* Directions for this task *
Please take the lines from the one holding "Mai Perché Sono Rinuncia" through the one holding "Nicola Marchese 10, 00141 Roma (RM) - Codice" in the data below and copy them exactly.

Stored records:
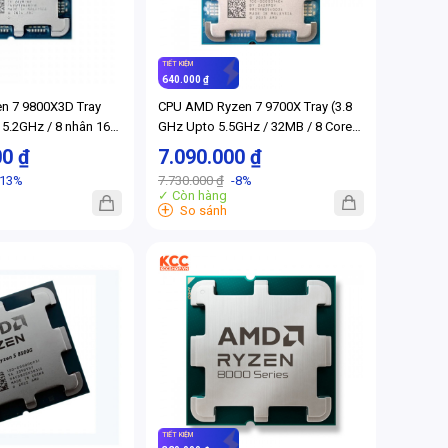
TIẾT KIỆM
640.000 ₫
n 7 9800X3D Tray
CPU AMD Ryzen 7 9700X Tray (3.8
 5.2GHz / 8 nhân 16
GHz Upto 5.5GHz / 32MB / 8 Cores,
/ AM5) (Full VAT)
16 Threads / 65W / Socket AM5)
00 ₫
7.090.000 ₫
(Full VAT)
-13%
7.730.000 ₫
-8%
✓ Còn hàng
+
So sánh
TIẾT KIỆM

--

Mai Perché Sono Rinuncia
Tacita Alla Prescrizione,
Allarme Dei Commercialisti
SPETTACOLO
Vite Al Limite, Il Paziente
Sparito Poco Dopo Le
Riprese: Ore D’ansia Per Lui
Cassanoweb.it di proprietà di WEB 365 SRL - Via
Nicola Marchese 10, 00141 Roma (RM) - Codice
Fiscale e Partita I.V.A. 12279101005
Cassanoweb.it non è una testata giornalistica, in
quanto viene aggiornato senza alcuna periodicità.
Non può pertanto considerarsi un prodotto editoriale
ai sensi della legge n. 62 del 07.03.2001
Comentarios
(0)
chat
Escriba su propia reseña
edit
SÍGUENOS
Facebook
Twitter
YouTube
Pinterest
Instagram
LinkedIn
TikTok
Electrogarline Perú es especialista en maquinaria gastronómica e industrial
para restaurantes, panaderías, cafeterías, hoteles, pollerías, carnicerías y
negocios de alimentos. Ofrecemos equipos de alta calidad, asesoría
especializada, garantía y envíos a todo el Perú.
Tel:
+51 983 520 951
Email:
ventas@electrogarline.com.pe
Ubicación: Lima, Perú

* Solution to this task *
Mai Perché Sono Rinuncia
Tacita Alla Prescrizione,
Allarme Dei Commercialisti
SPETTACOLO
Vite Al Limite, Il Paziente
Sparito Poco Dopo Le
Riprese: Ore D’ansia Per Lui
Cassanoweb.it di proprietà di WEB 365 SRL - Via
Nicola Marchese 10, 00141 Roma (RM) - Codice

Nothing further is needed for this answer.